Eran hombres modestos; respetados por quienes los habían conocido en Cuba, pero desconocidos para el resto, al que no le importaba su experiencia o conocimiento.
Más allá de cualquier decepción en su exilio, estaba viviendo en un país real, mientras que el pueblo cubano no.
En julio de 1989, el segundo al mando en Cuba, Raúl Castro, ofreció un análisis notable. Según reportó el diario Granma del 6 de julio, Castro dijo: “Es preferible que Cuba se hunda en el océano, como la Atlántida, antes de que sea corrompida, antes de que triunfen las fuerzas del capitalismo”.
Los Castro tomaron el poder en enero de 1959. Más de 47 años después, Fidel Castro dejó el poder de la misma forma en la que un profesor anciano se retira.
Dentro de unos años, la República de Cuba no será ni un recuerdo. Desde hace muchos años el país ya no es lo que E.A. Rivero, o cualquier otro exciudadano de la república, hubiesen reconocido como propio.
No se preocupe, Dr. Rivero, no es su culpa. Usted ha hecho su parte, y la hizo bien. Y se ha ganado su lugar en la eternidad.
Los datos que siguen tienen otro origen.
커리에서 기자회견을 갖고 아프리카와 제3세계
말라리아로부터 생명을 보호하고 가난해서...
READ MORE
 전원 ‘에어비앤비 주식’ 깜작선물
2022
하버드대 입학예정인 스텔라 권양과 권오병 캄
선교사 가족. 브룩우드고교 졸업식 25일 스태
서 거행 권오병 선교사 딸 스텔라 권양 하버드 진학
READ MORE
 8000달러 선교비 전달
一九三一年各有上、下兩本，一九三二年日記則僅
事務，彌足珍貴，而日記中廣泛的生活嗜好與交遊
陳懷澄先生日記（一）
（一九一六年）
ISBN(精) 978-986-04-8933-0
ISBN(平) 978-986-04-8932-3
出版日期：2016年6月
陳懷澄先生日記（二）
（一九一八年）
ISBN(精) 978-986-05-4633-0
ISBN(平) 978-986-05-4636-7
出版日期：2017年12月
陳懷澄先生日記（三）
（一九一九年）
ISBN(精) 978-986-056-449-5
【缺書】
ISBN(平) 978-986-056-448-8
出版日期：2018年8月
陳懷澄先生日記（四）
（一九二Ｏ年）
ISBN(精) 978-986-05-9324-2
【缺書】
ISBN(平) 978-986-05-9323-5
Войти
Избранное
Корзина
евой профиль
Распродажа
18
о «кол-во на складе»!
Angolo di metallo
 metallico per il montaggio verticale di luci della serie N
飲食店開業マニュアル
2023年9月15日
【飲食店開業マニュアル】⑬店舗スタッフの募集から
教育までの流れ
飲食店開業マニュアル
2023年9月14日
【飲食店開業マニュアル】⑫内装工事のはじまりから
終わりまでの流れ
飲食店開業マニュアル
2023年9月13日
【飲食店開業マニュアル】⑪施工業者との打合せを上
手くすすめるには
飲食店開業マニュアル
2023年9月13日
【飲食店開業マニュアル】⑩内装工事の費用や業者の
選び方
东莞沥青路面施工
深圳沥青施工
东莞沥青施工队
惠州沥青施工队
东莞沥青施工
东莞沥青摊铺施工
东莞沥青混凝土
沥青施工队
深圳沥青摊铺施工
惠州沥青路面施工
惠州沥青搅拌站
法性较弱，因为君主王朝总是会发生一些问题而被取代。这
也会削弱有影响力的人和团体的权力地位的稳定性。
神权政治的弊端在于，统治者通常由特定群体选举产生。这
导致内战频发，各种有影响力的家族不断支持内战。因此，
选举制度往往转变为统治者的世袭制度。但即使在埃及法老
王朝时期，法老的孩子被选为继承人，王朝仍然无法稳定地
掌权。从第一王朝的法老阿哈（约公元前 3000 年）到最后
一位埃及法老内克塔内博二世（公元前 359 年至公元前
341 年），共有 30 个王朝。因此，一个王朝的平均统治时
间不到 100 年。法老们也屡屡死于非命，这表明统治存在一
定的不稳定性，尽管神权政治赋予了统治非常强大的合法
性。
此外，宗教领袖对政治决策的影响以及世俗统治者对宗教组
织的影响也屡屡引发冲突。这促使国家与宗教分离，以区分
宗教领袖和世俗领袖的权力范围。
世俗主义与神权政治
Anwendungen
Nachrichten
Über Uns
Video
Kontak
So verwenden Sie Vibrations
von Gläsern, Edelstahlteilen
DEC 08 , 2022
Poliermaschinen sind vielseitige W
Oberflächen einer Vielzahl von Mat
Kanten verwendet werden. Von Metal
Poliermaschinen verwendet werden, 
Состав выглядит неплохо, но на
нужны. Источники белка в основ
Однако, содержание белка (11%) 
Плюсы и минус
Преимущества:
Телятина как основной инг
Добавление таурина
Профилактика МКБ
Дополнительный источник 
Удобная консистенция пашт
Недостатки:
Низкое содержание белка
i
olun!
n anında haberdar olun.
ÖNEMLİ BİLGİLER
David Landau es un escritor reconocido desde alrededor de los veinte años de edad, cuando publicó su primer libro: Kissinger: The Uses of Power. Vive en San Francisco, donde es co-conductor de un programa de radio de noticias, redactor y editor. Su editorial, Pureplay Press, ha publicado docenas de libros sobre Cuba.